Motivation Overcomes a Perceived Handicap

Six former Menlo College student-athletes were selected to enter the Menlo College Athletics Hall of Fame by the Selection Committee at the athletic department's Ninth Annual Golf Tournament & Fundraiser in April. The Inductees of 2009 include football standout Mark Speckman, who was born without hands and travels the country as a motivational speaker; Heather Hoffman-Galuteria, the first ever women's basketball inductee; record-breaking football pass-and-catch combo Zamir Amin and Nate Jackson; Brooke Richardson, the only volleyball player to have her jersey retired; and former PGA Tour golfer Al Geiberger.

The six-member group was inducted during Menlo's Homecoming festivities on Oct. 2-3, at the Oaks football game versus Northwest Conference foe Linfield. This year's group raised the number of inductees to 140 with the number of football players or coaches in the Menlo College Athletics Hall of Fame to 59. Geiberger is the seventh golf hall of famer and Richardson the sixth volleyball choice.

With so many accomplished individuals among the class one wonders where to begin. The inspirational story of Mark Speckman '75, however, separates the one-time Oaks linebacker from the rest of the 2009 pack, if ever so slightly. Despite being born without any hands, Speckman overcame the perceived handicap to play his way into the starting lineup at Menlo, where he excelled for two years (1972-74). After transferring from the junior college to Azusa Pacific University, he was named an Honorable Mention All-American in 1976.

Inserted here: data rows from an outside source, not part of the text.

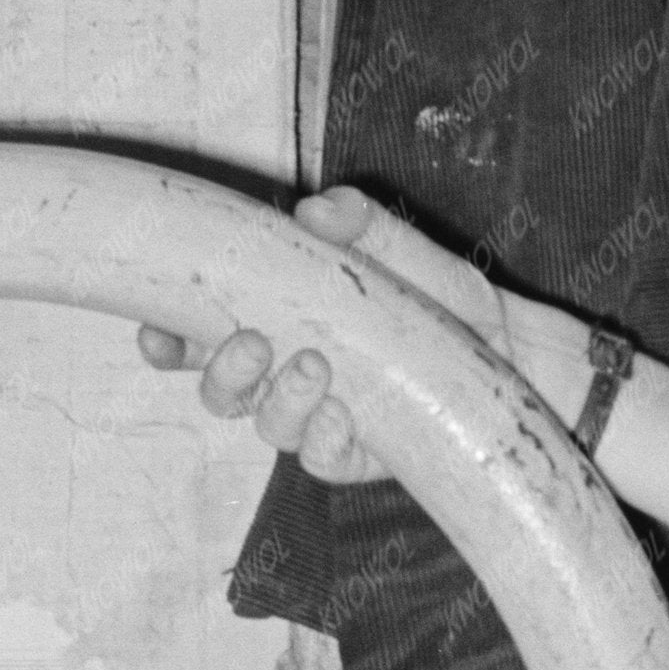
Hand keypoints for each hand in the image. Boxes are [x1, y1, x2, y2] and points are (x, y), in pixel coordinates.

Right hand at [135, 186, 528, 488]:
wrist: (510, 350)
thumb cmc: (439, 296)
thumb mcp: (404, 250)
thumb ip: (362, 225)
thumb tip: (318, 209)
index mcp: (274, 319)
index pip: (196, 336)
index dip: (164, 338)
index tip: (157, 329)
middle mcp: (283, 375)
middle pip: (218, 390)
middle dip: (220, 371)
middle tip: (252, 340)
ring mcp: (317, 419)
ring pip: (266, 425)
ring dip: (280, 399)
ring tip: (316, 367)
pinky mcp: (357, 454)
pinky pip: (321, 460)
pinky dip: (325, 440)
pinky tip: (345, 415)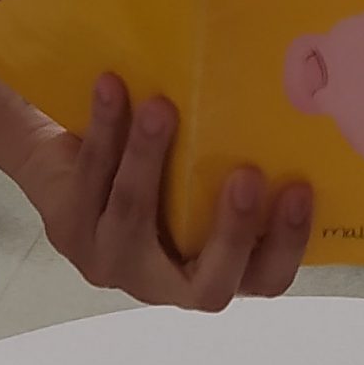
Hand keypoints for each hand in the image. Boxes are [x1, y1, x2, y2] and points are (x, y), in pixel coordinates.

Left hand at [13, 75, 312, 310]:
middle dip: (232, 232)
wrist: (63, 160)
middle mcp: (164, 281)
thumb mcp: (195, 165)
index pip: (265, 278)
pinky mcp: (69, 231)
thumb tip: (290, 78)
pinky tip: (112, 88)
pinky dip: (105, 128)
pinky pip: (92, 179)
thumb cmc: (155, 160)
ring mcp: (113, 261)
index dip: (287, 244)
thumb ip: (232, 150)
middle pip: (209, 286)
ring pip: (135, 217)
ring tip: (162, 106)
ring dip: (150, 159)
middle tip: (246, 172)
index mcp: (212, 267)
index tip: (300, 188)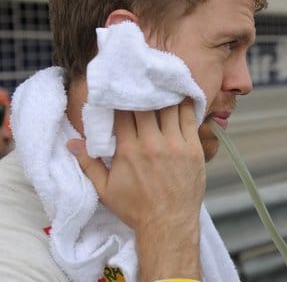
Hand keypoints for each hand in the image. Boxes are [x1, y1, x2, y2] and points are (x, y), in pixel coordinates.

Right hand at [67, 99, 203, 279]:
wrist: (168, 224)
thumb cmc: (136, 208)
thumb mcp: (105, 189)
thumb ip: (88, 163)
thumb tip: (71, 143)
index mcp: (129, 150)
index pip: (124, 112)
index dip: (123, 98)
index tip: (123, 90)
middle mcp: (153, 144)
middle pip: (148, 105)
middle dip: (144, 93)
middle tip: (143, 84)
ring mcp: (176, 145)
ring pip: (171, 107)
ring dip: (166, 95)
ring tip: (163, 86)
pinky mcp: (194, 148)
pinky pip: (190, 119)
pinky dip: (185, 106)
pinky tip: (182, 97)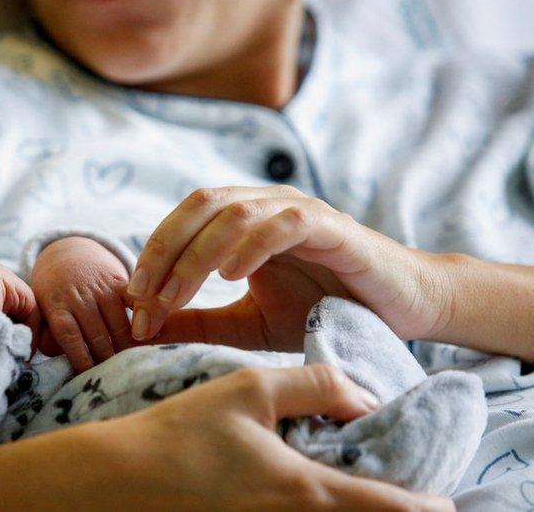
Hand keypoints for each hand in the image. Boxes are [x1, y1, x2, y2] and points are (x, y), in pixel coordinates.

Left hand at [31, 236, 136, 371]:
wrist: (67, 254)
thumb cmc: (54, 293)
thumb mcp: (43, 311)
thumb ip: (49, 336)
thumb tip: (62, 360)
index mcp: (57, 304)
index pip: (69, 335)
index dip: (80, 359)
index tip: (88, 377)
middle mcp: (80, 296)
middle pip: (98, 335)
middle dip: (107, 360)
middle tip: (115, 379)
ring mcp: (101, 288)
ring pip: (119, 324)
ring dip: (127, 348)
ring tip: (133, 366)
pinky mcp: (120, 281)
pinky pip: (135, 303)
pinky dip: (144, 320)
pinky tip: (149, 338)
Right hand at [114, 364, 452, 509]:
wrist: (119, 480)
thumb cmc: (182, 432)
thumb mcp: (249, 389)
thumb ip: (315, 386)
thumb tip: (361, 398)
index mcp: (305, 491)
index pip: (391, 510)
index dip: (428, 508)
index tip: (445, 503)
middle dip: (390, 509)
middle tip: (403, 493)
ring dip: (351, 509)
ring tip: (357, 489)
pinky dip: (317, 510)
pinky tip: (304, 492)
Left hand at [126, 186, 451, 347]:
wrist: (400, 312)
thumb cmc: (323, 311)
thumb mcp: (246, 322)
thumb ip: (199, 321)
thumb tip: (142, 329)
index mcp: (241, 220)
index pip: (183, 221)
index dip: (152, 257)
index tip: (133, 305)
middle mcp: (265, 205)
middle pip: (199, 206)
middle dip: (163, 251)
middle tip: (142, 297)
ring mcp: (298, 211)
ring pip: (233, 211)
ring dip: (196, 254)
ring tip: (175, 296)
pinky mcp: (332, 227)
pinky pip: (283, 223)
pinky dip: (250, 245)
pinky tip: (230, 277)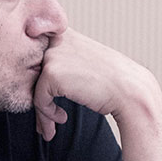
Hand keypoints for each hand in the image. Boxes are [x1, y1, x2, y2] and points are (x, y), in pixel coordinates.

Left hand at [32, 28, 157, 140]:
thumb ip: (61, 64)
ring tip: (51, 127)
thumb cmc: (109, 83)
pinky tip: (62, 118)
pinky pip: (38, 99)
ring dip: (41, 112)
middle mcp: (56, 39)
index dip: (37, 81)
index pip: (36, 57)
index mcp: (64, 33)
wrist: (129, 91)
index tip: (49, 103)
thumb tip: (33, 82)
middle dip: (38, 99)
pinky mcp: (51, 72)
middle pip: (32, 73)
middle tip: (47, 121)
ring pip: (32, 87)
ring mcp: (53, 54)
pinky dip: (47, 114)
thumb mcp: (83, 64)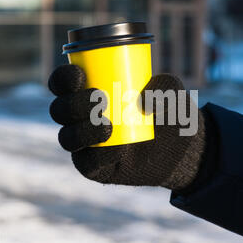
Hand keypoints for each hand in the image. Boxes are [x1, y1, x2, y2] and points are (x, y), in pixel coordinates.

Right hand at [48, 64, 205, 190]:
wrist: (183, 147)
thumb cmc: (169, 111)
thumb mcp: (172, 91)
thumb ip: (164, 86)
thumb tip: (143, 102)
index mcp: (88, 92)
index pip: (63, 83)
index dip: (63, 78)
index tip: (80, 74)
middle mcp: (81, 118)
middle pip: (60, 110)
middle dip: (73, 104)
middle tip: (100, 99)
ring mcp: (87, 145)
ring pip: (68, 138)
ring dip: (82, 131)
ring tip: (107, 127)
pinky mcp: (97, 169)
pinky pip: (87, 165)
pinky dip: (99, 156)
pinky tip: (118, 150)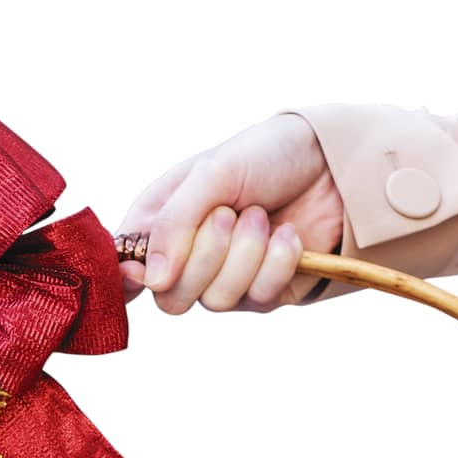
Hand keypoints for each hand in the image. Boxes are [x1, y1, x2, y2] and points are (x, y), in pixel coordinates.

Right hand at [118, 114, 343, 313]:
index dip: (130, 279)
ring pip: (216, 301)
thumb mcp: (210, 172)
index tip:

Speckman joined the coaching ranks after wrapping up his playing career, eventually landing at Willamette University. Over the past 11 seasons he has accumulated a 63-48 record as the Bearcats head coach, including an 11-1 mark, No. 4 final ranking in the Poll and Northwest Conference title in 2008. Speckman the coach has followed the same trailblazing path he set as a player, coaching the first female college football player and becoming one of the founding experts of the fly offense.

In addition to his coaching duties, Speckman spends time each year giving motivational speeches across the country. Speckman's inspirational story has reached corporate giants such as Nike and Blue Cross, middle schools, high schools, youth organizations, church groups, law enforcement, legal and medical professionals.